### Human keypoint data:
========================================================================

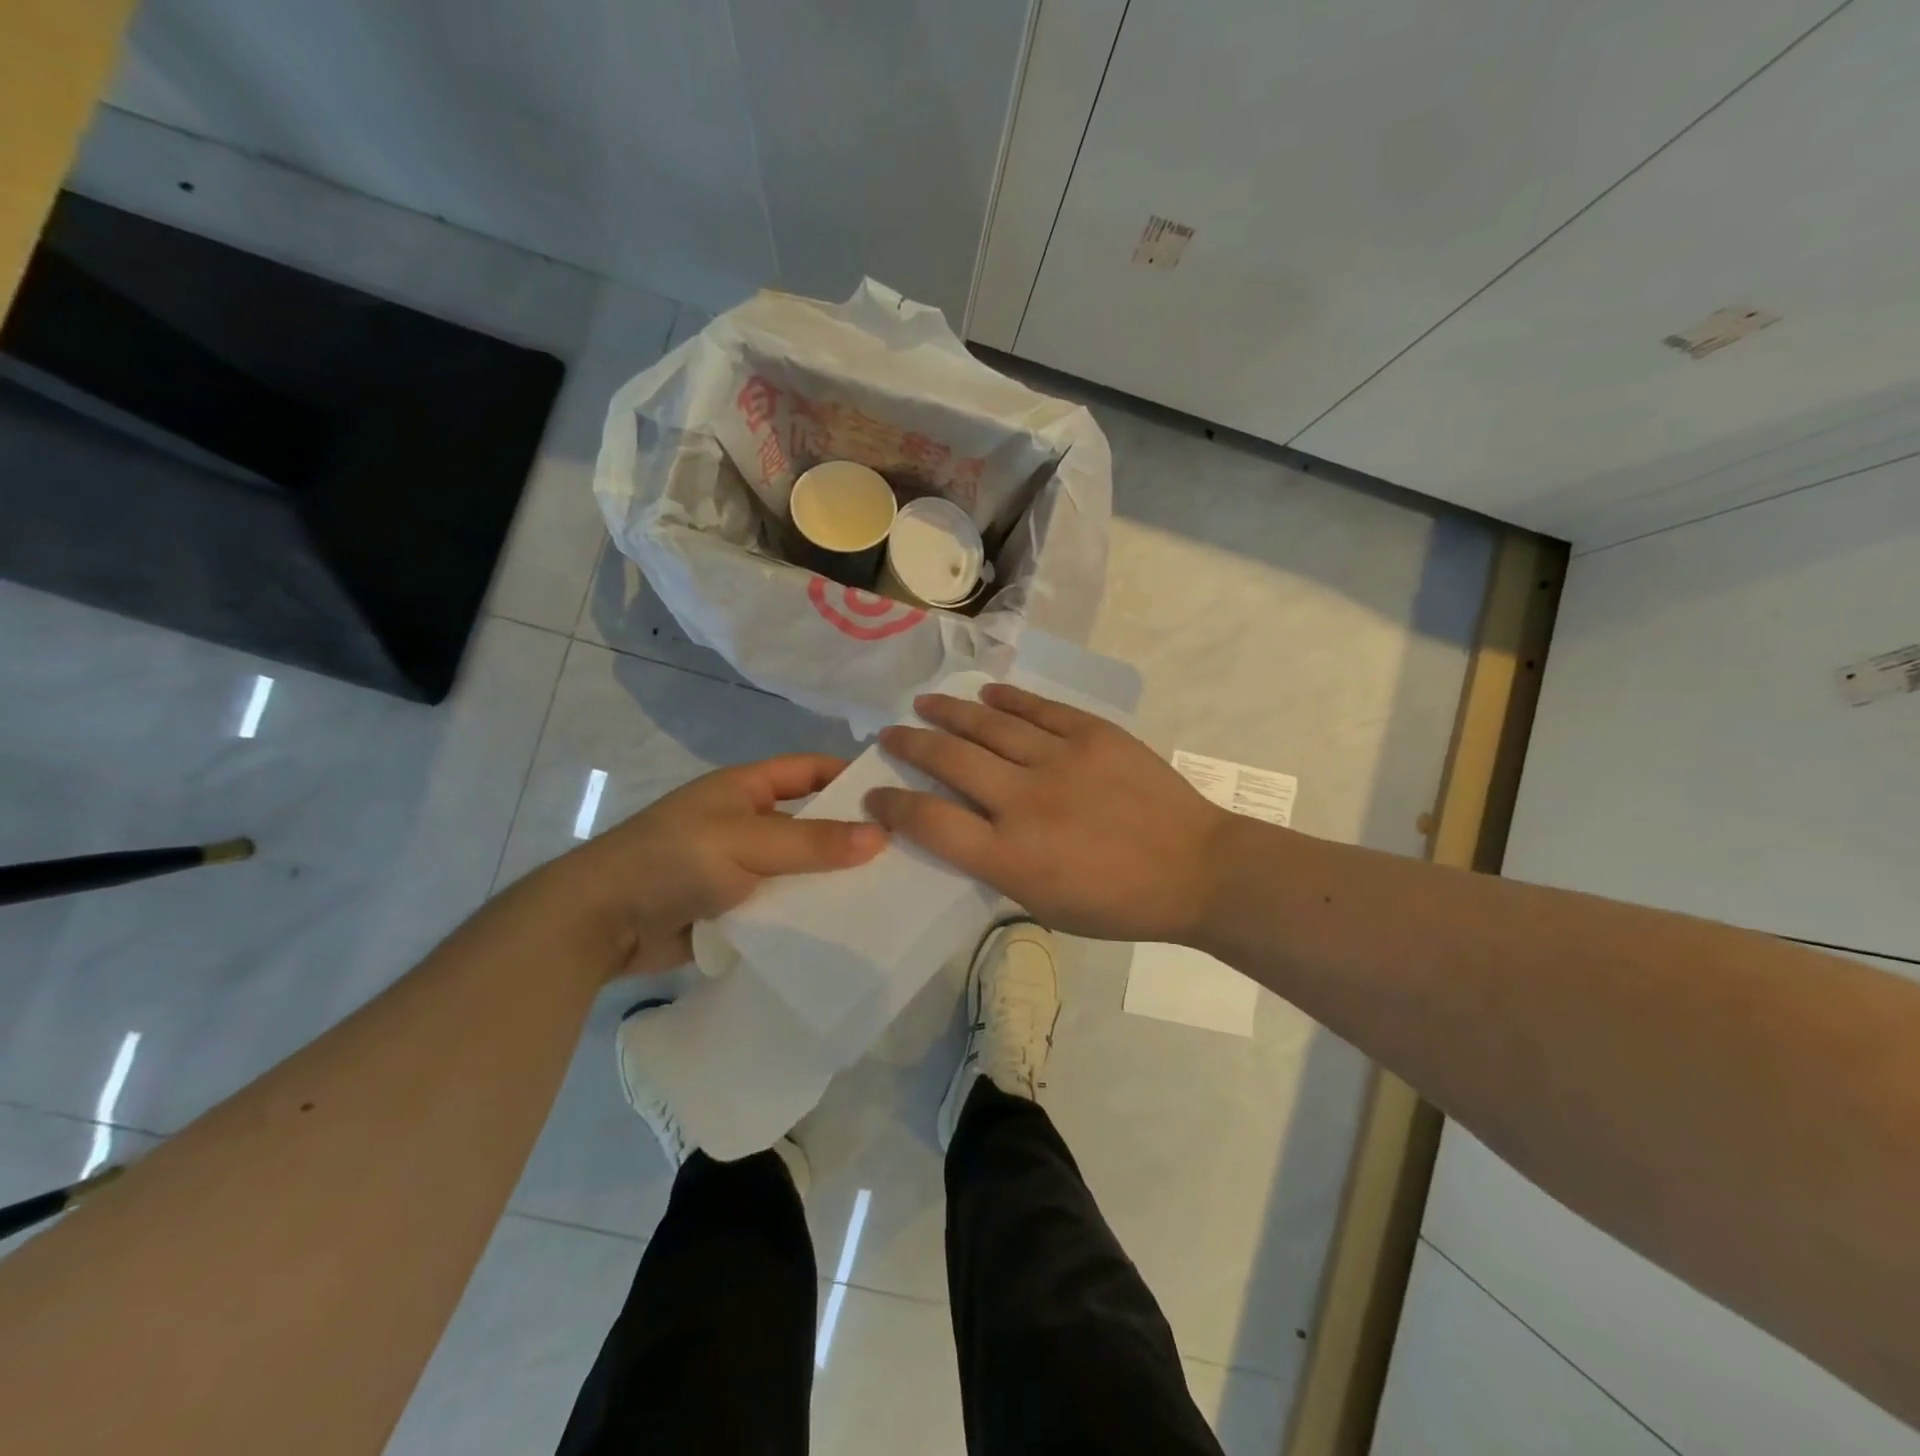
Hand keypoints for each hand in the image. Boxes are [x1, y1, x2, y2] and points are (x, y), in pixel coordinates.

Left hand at [551, 755, 886, 976]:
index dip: (849, 777)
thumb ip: (812, 842)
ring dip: (831, 879)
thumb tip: (881, 836)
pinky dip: (807, 911)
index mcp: (746, 788)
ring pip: (799, 867)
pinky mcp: (733, 907)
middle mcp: (747, 822)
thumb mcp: (747, 842)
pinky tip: (845, 926)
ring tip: (888, 892)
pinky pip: (781, 904)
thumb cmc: (674, 860)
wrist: (601, 922)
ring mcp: (739, 866)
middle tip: (906, 852)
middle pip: (810, 822)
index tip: (897, 795)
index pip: (810, 770)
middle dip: (850, 835)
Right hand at [866, 685, 1232, 942]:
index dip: (894, 805)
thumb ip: (997, 868)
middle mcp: (1024, 800)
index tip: (877, 794)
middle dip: (910, 744)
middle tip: (891, 735)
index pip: (930, 822)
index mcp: (1010, 856)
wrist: (1196, 869)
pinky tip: (986, 694)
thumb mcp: (1044, 907)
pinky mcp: (1092, 734)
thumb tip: (966, 830)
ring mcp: (1059, 760)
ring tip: (924, 703)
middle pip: (949, 759)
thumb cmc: (1118, 904)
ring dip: (948, 712)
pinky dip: (1007, 698)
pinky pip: (1038, 708)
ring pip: (988, 724)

========================================================================

### Work instruction:
Images are to be skipped, and each line above is to be returned exactly.

### Solution for this exercise:
Hand keypoints for each hand in the image. Boxes are [x1, y1, x2, y2] and points are (x, y), in pixel coordinates.

Left hand at [551, 755, 886, 976]:
index dip: (849, 777)
thumb ip: (812, 842)
ring dip: (831, 879)
thumb tip: (881, 836)
pinky dip: (807, 911)
index mcp: (746, 788)
ring pip: (799, 867)
pinky mcp: (733, 907)
middle mcp: (747, 822)
thumb mcp: (747, 842)
pinky tip: (845, 926)
ring tip: (888, 892)
pinky pip: (781, 904)
thumb cmc: (674, 860)
wrist: (601, 922)
ring mcp: (739, 866)
middle tip: (906, 852)
middle pip: (810, 822)
index tip: (897, 795)
index pip: (810, 770)
middle dip: (850, 835)
Right hand at [866, 685, 1232, 942]:
index dip: (894, 805)
thumb ip: (997, 868)
middle mcp: (1024, 800)
index tip: (877, 794)
middle dip: (910, 744)
middle tip: (891, 735)
index pip: (930, 822)
index mcp: (1010, 856)
wrist: (1196, 869)
pinky tip: (986, 694)
thumb mcp: (1044, 907)
pinky mcp: (1092, 734)
thumb tip: (966, 830)
ring mcp: (1059, 760)
ring tip: (924, 703)
middle pip: (949, 759)
thumb cmc: (1118, 904)
ring dip: (948, 712)
pinky dip: (1007, 698)
pinky pip: (1038, 708)
ring pip: (988, 724)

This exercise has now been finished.